» **Instructions to follow**: In the records below, find the line with "speciellt i en ...", then retype it and every following line exactly, stopping after the line with "blogs και άλλες πηγές δεδομένων για να". Leave the pictures out.

» **Supplied records**:

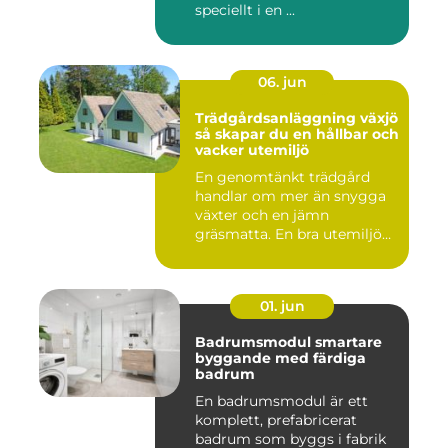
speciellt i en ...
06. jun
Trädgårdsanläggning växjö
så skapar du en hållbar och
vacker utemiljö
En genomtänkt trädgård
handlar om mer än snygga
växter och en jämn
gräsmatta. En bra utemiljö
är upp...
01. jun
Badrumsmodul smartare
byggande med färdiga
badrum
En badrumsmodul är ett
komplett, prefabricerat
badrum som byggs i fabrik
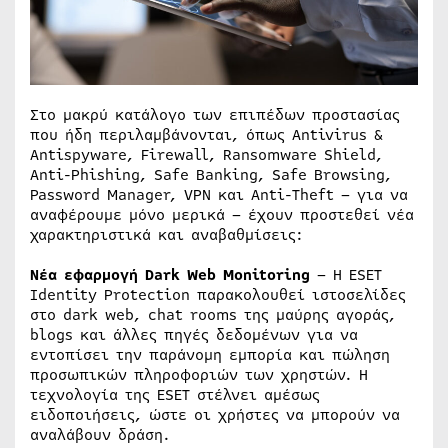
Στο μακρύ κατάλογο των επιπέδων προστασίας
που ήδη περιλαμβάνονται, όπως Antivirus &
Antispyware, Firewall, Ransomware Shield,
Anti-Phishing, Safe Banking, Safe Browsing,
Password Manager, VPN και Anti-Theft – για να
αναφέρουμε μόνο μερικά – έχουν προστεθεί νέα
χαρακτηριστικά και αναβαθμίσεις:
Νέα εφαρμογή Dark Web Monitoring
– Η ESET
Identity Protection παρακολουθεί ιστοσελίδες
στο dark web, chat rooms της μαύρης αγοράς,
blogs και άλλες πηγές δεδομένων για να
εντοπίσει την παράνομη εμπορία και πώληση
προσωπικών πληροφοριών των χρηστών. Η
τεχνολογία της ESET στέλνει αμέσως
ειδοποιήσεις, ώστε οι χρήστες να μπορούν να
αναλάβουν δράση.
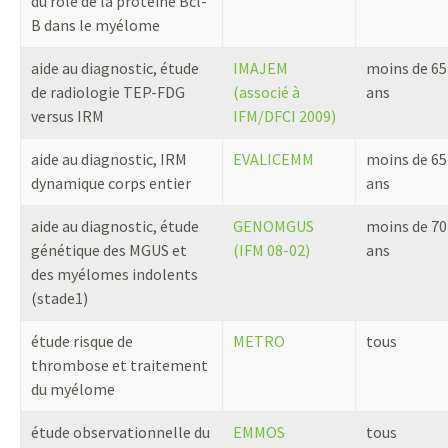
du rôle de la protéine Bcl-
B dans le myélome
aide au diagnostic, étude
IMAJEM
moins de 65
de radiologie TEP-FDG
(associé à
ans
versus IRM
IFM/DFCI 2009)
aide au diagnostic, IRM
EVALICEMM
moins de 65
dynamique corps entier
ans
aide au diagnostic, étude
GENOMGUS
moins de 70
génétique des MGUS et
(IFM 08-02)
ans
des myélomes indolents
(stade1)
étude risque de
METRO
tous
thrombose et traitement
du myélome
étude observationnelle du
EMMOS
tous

...

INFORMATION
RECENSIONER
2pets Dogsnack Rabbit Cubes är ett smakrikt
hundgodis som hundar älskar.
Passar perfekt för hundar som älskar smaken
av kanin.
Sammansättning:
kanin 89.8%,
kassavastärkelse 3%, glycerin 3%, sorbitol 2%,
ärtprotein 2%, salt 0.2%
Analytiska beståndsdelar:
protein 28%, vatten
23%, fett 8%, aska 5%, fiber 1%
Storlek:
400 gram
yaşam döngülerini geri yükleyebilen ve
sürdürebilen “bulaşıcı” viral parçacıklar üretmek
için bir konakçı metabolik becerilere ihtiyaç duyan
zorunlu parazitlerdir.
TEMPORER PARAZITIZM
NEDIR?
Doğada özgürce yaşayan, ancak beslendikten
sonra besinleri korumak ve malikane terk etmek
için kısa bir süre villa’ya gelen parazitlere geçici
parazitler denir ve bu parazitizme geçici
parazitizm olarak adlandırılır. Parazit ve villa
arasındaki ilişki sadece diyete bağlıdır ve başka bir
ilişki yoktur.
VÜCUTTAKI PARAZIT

» **Answer space**:
speciellt i en ...
06. jun
Trädgårdsanläggning växjö
så skapar du en hållbar och
vacker utemiljö
En genomtänkt trädgård
handlar om mer än snygga
växter och en jämn
gräsmatta. En bra utemiljö
är upp...
01. jun
Badrumsmodul smartare
byggande med färdiga
badrum
En badrumsmodul är ett
komplett, prefabricerat
badrum som byggs i fabrik
Στο μακρύ κατάλογο των επιπέδων προστασίας
που ήδη περιλαμβάνονται, όπως Antivirus &
Antispyware, Firewall, Ransomware Shield,
Anti-Phishing, Safe Banking, Safe Browsing,
Password Manager, VPN και Anti-Theft – για να
αναφέρουμε μόνο μερικά – έχουν προστεθεί νέα
χαρακτηριστικά και αναβαθμίσεις:
Νέα εφαρμογή Dark Web Monitoring
– Η ESET
Identity Protection παρακολουθεί ιστοσελίδες
στο dark web, chat rooms της μαύρης αγοράς,
blogs και άλλες πηγές δεδομένων για να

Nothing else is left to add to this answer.